General Architecture

ApogeoRV’s architecture is designed to be exceptionally well balanced in terms of performace / area / power tradeoff. By strategically selecting ISA and selecting the right microarchitectural choices, the initial priority target of low power and low area has been archieved.

In the later paragraphs there is a description of every important architectural detail

Instruction Set Architecture

The ISA (Instruction Set Architecture) of a CPU define a set of rules and specifications that a CPU must adhere to be able to execute programs compiled for that ISA. If the CPU doesn’t follow the standard behaviour defined by the ISA under specific circumstances, there will be a lot of problems when executing code.

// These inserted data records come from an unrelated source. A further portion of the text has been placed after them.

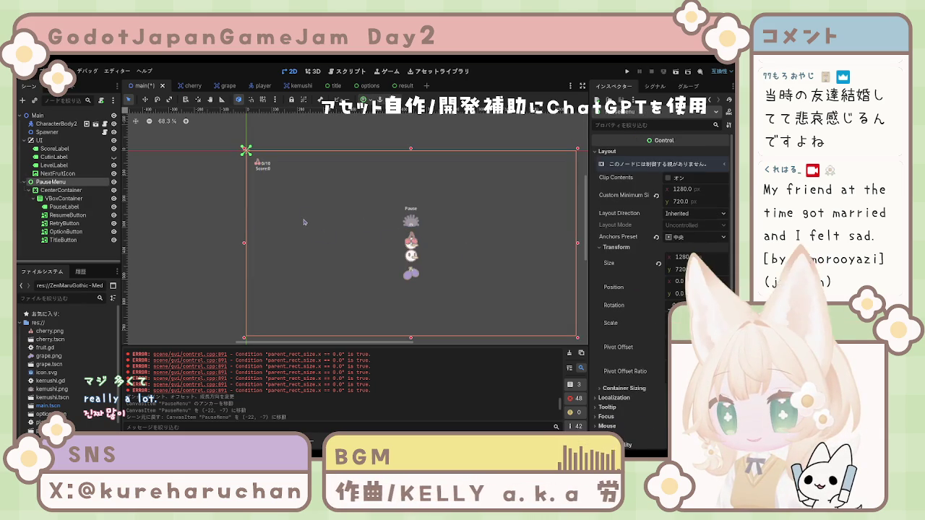
{"action": "left_click", "coordinate": [54, 189]}
{"action": "left_click", "coordinate": [52, 182]}
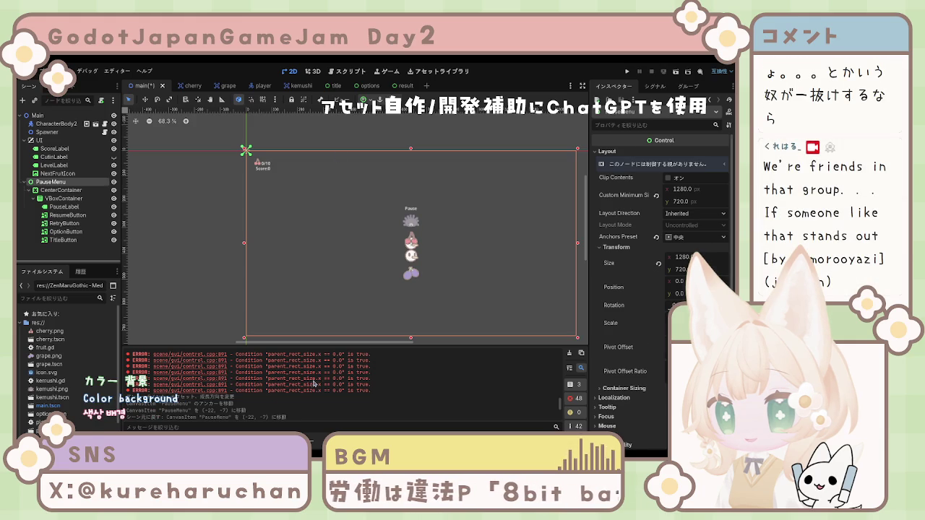
Restore the ColorRect, undo trial resizes, and move it under PauseMenu above CenterContainer.
{"action": "key", "text": "ctrl+z"}
{"action": "mouse_move", "coordinate": [258, 162]}
{"action": "left_mouse_down"}
{"action": "mouse_move", "coordinate": [335, 242]}
{"action": "mouse_move", "coordinate": [572, 338]}
{"action": "left_mouse_up"}
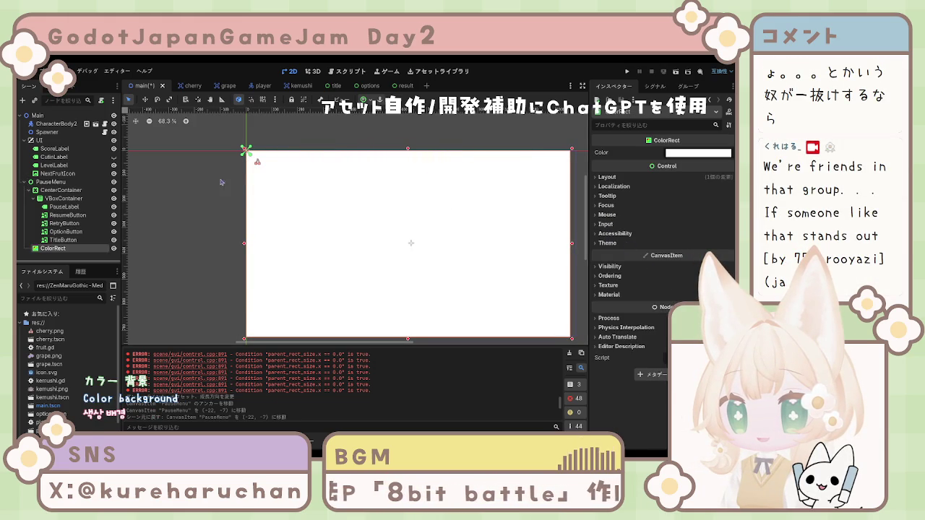
{"action": "key", "text": "ctrl+z"}
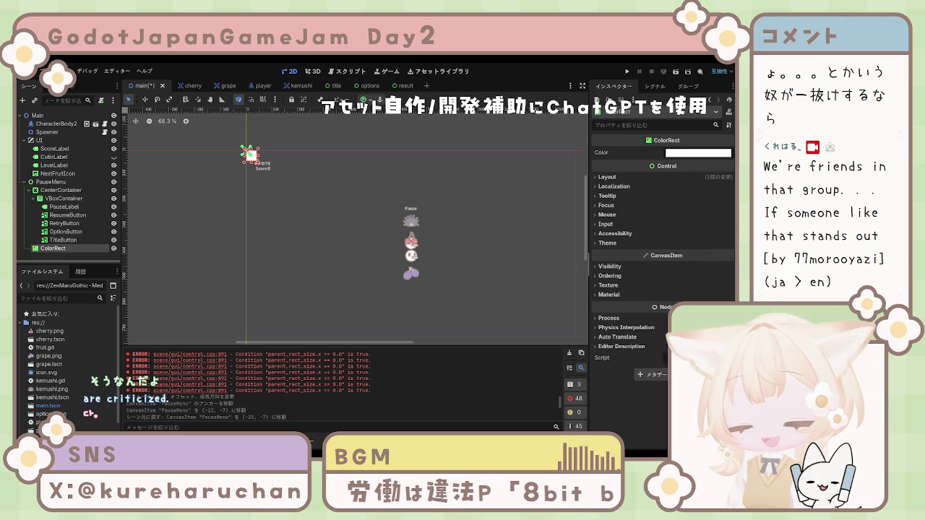
{"action": "left_click", "coordinate": [256, 165]}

The following list covers the main points that an ISA specify:

Instructions: Define the instructions that the CPU can execute, their type and behaviour.
Instruction Encoding: Define the instruction word size and how it can be decoded into a set of signals / micro operation that can be understood by the CPU.
Data Type: Specifies the data types that the CPU can manipulate.
Registers: Define the number and the width of the main architectural registers, the width also defines the data size.
Exceptions and Interrupts: How the core must react to special events.
Privilege Levels: Many modern CPUs have multiple privilege levels, which determine the level of access and control that different software components (e.g., user applications, the operating system) have over the hardware. The ISA specifies how these privilege levels work.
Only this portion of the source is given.